РАБОЧЕЕ ЗАДАНИЕ A
Верни без изменений часть текста о Пастернаке между словами «Читаем Сестра моя, жизнь» и «в тупик дела.» включительно.

ФРАГМЕНТ ДОКУМЕНТА
= = = =

Читаем Сестра моя, жизнь полностью

Из Берлина Пастернаки уехали 23 марта 1923 года. Марина Цветаева надеялась, что Борис заедет в Прагу, ходила «встречать», писала стихи. Переписка продолжалась, постепенно набирая силу.

Весной 1924 года после тяжелой зимы, истощившей силы и все средства, Пастернак отправил жену с новорожденным сыном в Петроград на поправку и отдых к родителям. А сам надеялся как следует поработать, чтобы поправить зашедшие в тупик дела.

Борис Пастернак – Евгении Пастернак

27–28 мая 1924.

«…Нежно любимая моя, я прямо головой мотаю от мучительного действия этих трех слов, – я часто так живо вижу тебя, ну точно ты тут за спиной, и страшно, страшно люблю тебя, до побледненья порывисто. Ах, какое счастье, что это ты у меня есть! Какой был бы ужас, если бы это было у другого, я бы в муках изошел и кончился.

Твой особый неповторимый перелив голоса, грудной, мой, милый, милый. И когда ты улыбаешься и дуешься в одно время, у тебя чудно щурятся глаза и непередаваемо как-то округляется подбородок, ты знаешь, про что я говорю, нет? – Ну как тебе это сказать. У тебя среди документов такая есть карточка.

= = = =

Извлечённые текстовые данные страниц
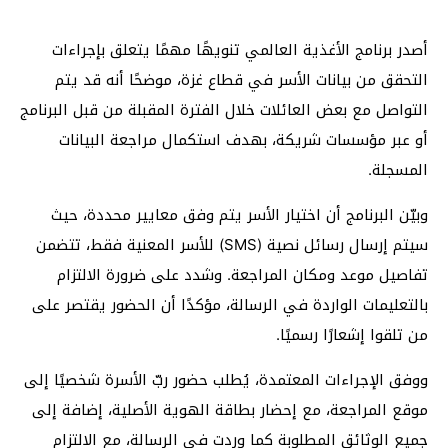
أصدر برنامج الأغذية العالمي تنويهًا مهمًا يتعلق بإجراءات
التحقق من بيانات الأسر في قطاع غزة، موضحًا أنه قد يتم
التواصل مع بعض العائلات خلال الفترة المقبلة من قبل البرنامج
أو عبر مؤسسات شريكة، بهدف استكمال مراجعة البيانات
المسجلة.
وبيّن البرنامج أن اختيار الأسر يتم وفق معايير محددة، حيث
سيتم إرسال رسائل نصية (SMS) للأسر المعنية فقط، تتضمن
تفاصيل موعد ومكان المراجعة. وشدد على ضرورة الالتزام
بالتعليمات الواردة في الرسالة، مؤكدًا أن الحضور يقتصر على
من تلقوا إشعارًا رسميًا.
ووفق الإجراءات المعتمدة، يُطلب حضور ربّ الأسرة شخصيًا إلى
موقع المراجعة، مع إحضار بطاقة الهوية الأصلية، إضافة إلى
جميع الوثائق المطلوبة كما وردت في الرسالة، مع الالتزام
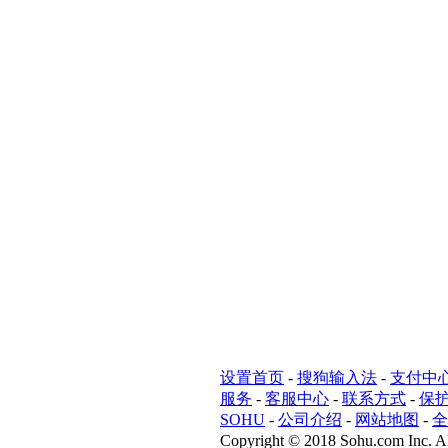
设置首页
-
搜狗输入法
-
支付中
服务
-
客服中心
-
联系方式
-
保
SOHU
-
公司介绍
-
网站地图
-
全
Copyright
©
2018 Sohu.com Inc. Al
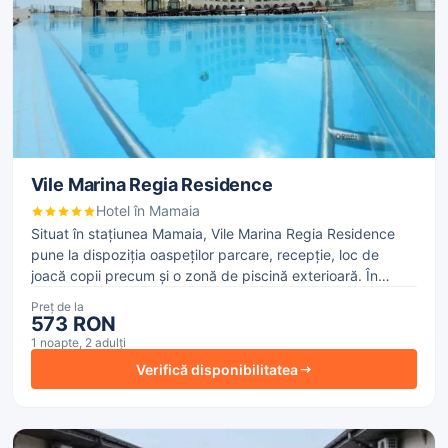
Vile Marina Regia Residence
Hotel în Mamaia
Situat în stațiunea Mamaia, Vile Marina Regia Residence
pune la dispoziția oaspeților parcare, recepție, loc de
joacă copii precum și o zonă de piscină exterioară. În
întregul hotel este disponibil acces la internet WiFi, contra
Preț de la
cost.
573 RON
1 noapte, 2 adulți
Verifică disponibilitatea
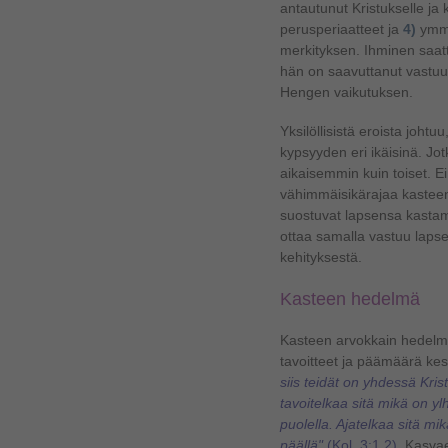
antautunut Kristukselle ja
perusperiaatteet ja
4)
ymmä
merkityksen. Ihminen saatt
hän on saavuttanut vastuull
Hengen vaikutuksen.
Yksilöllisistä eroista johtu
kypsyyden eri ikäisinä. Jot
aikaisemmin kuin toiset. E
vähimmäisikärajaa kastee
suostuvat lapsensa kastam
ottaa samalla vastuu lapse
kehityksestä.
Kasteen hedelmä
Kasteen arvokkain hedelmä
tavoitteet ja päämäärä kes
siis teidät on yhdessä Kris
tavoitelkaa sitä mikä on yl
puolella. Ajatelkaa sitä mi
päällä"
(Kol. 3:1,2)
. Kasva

= = = =

РАБОЧЕЕ ЗАДАНИЕ B
Пожалуйста, выведи в виде таблицы Markdown с колонками «Номер» и «Строка» только строки записей от их начала до строки, содержащей «2018 Sohu.com Inc. Al», включительно. Пустые строки пропусти, изображения в ответ не включай.

РЕШЕНИЕ УПРАЖНЕНИЯ A
Читаем Сестра моя, жизнь полностью

Из Берлина Пастернаки уехали 23 марта 1923 года. Марина Цветаева надеялась, что Борис заедет в Прагу, ходила «встречать», писала стихи. Переписка продолжалась, постепенно набирая силу.

Весной 1924 года после тяжелой зимы, истощившей силы и все средства, Пастернак отправил жену с новорожденным сыном в Петроград на поправку и отдых к родителям. А сам надеялся как следует поработать, чтобы поправить зашедшие в тупик дела.

РЕШЕНИЕ УПРАЖНЕНИЯ B
| Номер | Строка |
|---|---|
| 1 | أصدر برنامج الأغذية العالمي تنويهًا مهمًا يتعلق بإجراءات |
| 2 | التحقق من بيانات الأسر في قطاع غزة، موضحًا أنه قد يتم |
| 3 | التواصل مع بعض العائلات خلال الفترة المقبلة من قبل البرنامج |
| 4 | أو عبر مؤسسات شريكة، بهدف استكمال مراجعة البيانات |
| 5 | المسجلة. |
| 6 | وبيّن البرنامج أن اختيار الأسر يتم وفق معايير محددة، حيث |
| 7 | سيتم إرسال رسائل نصية (SMS) للأسر المعنية فقط، تتضمن |
| 8 | تفاصيل موعد ومكان المراجعة. وشدد على ضرورة الالتزام |
| 9 | بالتعليمات الواردة في الرسالة، مؤكدًا أن الحضور يقتصر على |
| 10 | من تلقوا إشعارًا رسميًا. |
| 11 | ووفق الإجراءات المعتمدة، يُطلب حضور ربّ الأسرة شخصيًا إلى |
| 12 | موقع المراجعة، مع إحضار بطاقة الهوية الأصلية، إضافة إلى |
| 13 | جميع الوثائق المطلوبة كما وردت في الرسالة، مع الالتزام |
| 14 | 设置首页 |
| 15 | - |
| 16 | 搜狗输入法 |
| 17 | - |
| 18 | 支付中 |
| 19 | 服务 |
| 20 | - |
| 21 | 客服中心 |
| 22 | - |
| 23 | 联系方式 |
| 24 | - |
| 25 | 保 |
| 26 | SOHU |
| 27 | - |
| 28 | 公司介绍 |
| 29 | - |
| 30 | 网站地图 |
| 31 | - |
| 32 | 全 |
| 33 | Copyright |
| 34 | © |
| 35 | 2018 Sohu.com Inc. Al |